(Source material)

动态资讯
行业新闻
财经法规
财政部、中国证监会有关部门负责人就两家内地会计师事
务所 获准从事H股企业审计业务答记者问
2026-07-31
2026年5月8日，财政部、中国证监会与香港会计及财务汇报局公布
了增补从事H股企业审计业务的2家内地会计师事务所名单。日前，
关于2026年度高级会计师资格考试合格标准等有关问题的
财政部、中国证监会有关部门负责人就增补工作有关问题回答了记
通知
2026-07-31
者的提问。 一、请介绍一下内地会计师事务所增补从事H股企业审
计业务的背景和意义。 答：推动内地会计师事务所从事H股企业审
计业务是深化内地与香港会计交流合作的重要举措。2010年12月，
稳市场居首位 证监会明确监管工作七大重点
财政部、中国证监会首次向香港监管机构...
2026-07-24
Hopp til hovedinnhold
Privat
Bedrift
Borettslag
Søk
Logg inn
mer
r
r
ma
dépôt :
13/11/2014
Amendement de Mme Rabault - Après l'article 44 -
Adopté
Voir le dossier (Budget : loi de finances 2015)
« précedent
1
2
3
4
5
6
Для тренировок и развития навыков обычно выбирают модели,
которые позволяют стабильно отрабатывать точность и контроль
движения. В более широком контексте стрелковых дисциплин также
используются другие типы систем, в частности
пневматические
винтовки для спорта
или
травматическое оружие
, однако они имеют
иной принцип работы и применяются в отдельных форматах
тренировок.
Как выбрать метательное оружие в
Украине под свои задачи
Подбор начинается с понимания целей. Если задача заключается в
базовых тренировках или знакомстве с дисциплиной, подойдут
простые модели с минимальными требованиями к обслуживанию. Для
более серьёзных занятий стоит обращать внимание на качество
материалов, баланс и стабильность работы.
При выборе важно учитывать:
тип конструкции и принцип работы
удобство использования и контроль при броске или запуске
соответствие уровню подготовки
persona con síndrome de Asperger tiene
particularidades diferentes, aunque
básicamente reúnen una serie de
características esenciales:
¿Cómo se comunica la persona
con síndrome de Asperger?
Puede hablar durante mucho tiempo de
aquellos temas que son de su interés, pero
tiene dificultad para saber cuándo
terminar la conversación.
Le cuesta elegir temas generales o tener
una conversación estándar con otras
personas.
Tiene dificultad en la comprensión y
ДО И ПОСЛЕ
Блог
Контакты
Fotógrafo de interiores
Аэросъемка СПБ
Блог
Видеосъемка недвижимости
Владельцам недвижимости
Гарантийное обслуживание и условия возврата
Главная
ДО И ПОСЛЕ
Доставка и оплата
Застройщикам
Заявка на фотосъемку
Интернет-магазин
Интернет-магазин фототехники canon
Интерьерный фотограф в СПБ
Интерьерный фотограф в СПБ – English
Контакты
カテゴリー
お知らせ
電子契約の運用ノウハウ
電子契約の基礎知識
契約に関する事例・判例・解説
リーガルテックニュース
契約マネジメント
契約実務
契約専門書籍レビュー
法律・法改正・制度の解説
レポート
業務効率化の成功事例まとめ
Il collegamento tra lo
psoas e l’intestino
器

(End Source material)

▶ _Your instructions_
All of the data above should be reproduced exactly.

▶ _Solution_
动态资讯
行业新闻
财经法规
财政部、中国证监会有关部门负责人就两家内地会计师事
务所 获准从事H股企业审计业务答记者问
2026-07-31
2026年5月8日，财政部、中国证监会与香港会计及财务汇报局公布
了增补从事H股企业审计业务的2家内地会计师事务所名单。日前，
关于2026年度高级会计师资格考试合格标准等有关问题的
财政部、中国证监会有关部门负责人就增补工作有关问题回答了记
通知
2026-07-31
者的提问。 一、请介绍一下内地会计师事务所增补从事H股企业审
计业务的背景和意义。 答：推动内地会计师事务所从事H股企业审
计业务是深化内地与香港会计交流合作的重要举措。2010年12月，
稳市场居首位 证监会明确监管工作七大重点
财政部、中国证监会首次向香港监管机构...
2026-07-24
Hopp til hovedinnhold
Privat
Bedrift
Borettslag
Søk
Logg inn
mer
r
r
ma
dépôt :
13/11/2014
Amendement de Mme Rabault - Après l'article 44 -
Adopté
Voir le dossier (Budget : loi de finances 2015)
« précedent
1
2
3
4
5
6
Для тренировок и развития навыков обычно выбирают модели,
которые позволяют стабильно отрабатывать точность и контроль
движения. В более широком контексте стрелковых дисциплин также
используются другие типы систем, в частности
пневматические
винтовки для спорта
или
травматическое оружие
, однако они имеют
иной принцип работы и применяются в отдельных форматах
тренировок.
Как выбрать метательное оружие в
Украине под свои задачи
Подбор начинается с понимания целей. Если задача заключается в
базовых тренировках или знакомстве с дисциплиной, подойдут
простые модели с минимальными требованиями к обслуживанию. Для
более серьёзных занятий стоит обращать внимание на качество
материалов, баланс и стабильность работы.
При выборе важно учитывать:
тип конструкции и принцип работы
удобство использования и контроль при броске или запуске
соответствие уровню подготовки
persona con síndrome de Asperger tiene
particularidades diferentes, aunque
básicamente reúnen una serie de
características esenciales:
¿Cómo se comunica la persona
con síndrome de Asperger?
Puede hablar durante mucho tiempo de
aquellos temas que son de su interés, pero
tiene dificultad para saber cuándo
terminar la conversación.
Le cuesta elegir temas generales o tener
una conversación estándar con otras
personas.
Tiene dificultad en la comprensión y
ДО И ПОСЛЕ
Блог
Контакты
Fotógrafo de interiores
Аэросъемка СПБ
Блог
Видеосъемка недвижимости
Владельцам недвижимости
Гарантийное обслуживание и условия возврата
Главная
ДО И ПОСЛЕ
Доставка и оплата
Застройщикам
Заявка на фотосъемку
Интернет-магазин
Интернет-магазин фототехники canon
Интерьерный фотограф в СПБ
Интерьерный фотограф в СПБ – English
Контакты
カテゴリー
お知らせ
電子契約の運用ノウハウ
電子契約の基礎知識
契約に関する事例・判例・解説
リーガルテックニュース
契約マネジメント
契約実務
契約専門書籍レビュー
法律・法改正・制度の解説
レポート
業務効率化の成功事例まとめ
Il collegamento tra lo
psoas e l’intestino
器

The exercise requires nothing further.